Loading 20% of an index in to memory to get a small % of the table's data

julian.fletcher

SSCrazy

Points: 2988

July 17, 2020 at 11:22 am

#3770762

We have a table as follows:

CREATE TABLE [dbo].[TAudit_History](
[HistoryID] [int] IDENTITY(1,1) NOT NULL,
[FunctionalAreaID] [int] NULL,
[EntityID] [int] NULL,
[PrimaryKeyID] [int] NOT NULL,
[EntityDescription] [varchar](max) NULL,
[OldValue] [varchar](3500) NULL,
[OldValueDescription] [varchar](3500) NULL,
[NewValue] [varchar](3500) NULL,
[NewValueDescription] [varchar](3500) NULL,
[Date] [datetime] NOT NULL,
[User] [nvarchar](128) NULL,
[TableID] [int] NULL,
[ColumnID] [int] NULL,
 CONSTRAINT [PK_TAudit_History] PRIMARY KEY CLUSTERED 
(
[HistoryID] ASC
)WITH (PAD_INDEX = OFF, STATISTICS_NORECOMPUTE = OFF, IGNORE_DUP_KEY = OFF, ALLOW_ROW_LOCKS = ON, ALLOW_PAGE_LOCKS = ON, FILLFACTOR = 100) ON [PRIMARY]
) ON [PRIMARY] TEXTIMAGE_ON [PRIMARY]
GO

CREATE NONCLUSTERED INDEX [IX_TAudit_History_TableIDColumnID] ON [dbo].[TAudit_History]
(
[TableID] ASC,
[ColumnID] ASC
)WITH (PAD_INDEX = OFF, STATISTICS_NORECOMPUTE = OFF, SORT_IN_TEMPDB = OFF, DROP_EXISTING = OFF, ONLINE = OFF, ALLOW_ROW_LOCKS = ON, ALLOW_PAGE_LOCKS = ON, FILLFACTOR = 80) ON [PRIMARY]

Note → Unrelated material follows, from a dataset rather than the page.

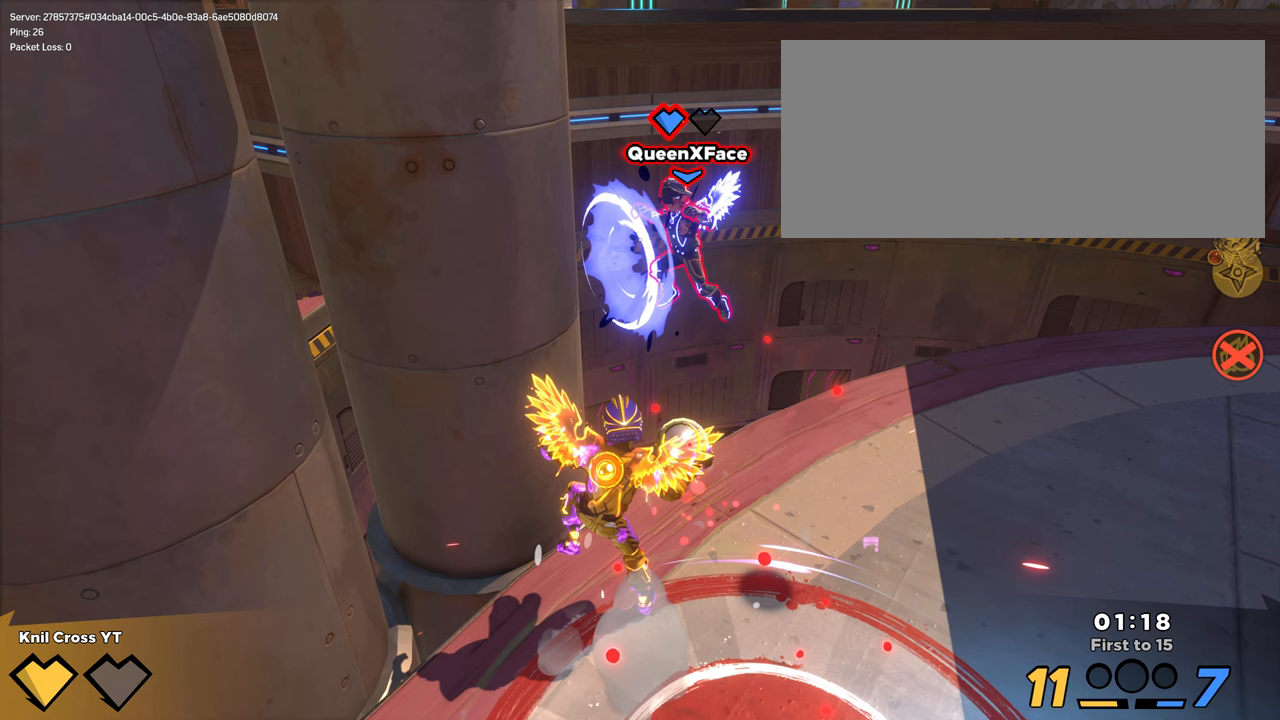
{"keys": ["shift", "w"], "mouse": [], "events": [[83, "d", "up"], [83, "s", "up"], [83, "shift", "down"], [83, "w", "down"]]}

So essentially a table with

An integer, identity, clustered primary key
A non-unique index on two of the columns

It's got about 176,375k rows in. So far, so good. If I run this query

Drop Table If Exists #Temp

-- Flush data out of memory.
Checkpoint
DBCC DROPCLEANBUFFERS WITH NO_INFOMSGS

Select dbo.IndexPercentInMemory ('PK_TAudit_History', 'TAudit_History') [PK],
dbo.IndexPercentInMemory ('IX_TAudit_History_TableIDColumnID', 'TAudit_History') [IX]

Select PrimaryKeyID, [Date], dbo.DateWithoutTime ([Date]) [ChangeDateWithoutTime], 'Created' [Message], 1 [TypeID]
Into #Temp
From dbo.TAudit_History
Where TableID = 14
And ColumnID = 56

Select dbo.IndexPercentInMemory ('PK_TAudit_History', 'TAudit_History') [PK],
dbo.IndexPercentInMemory ('IX_TAudit_History_TableIDColumnID', 'TAudit_History') [IX]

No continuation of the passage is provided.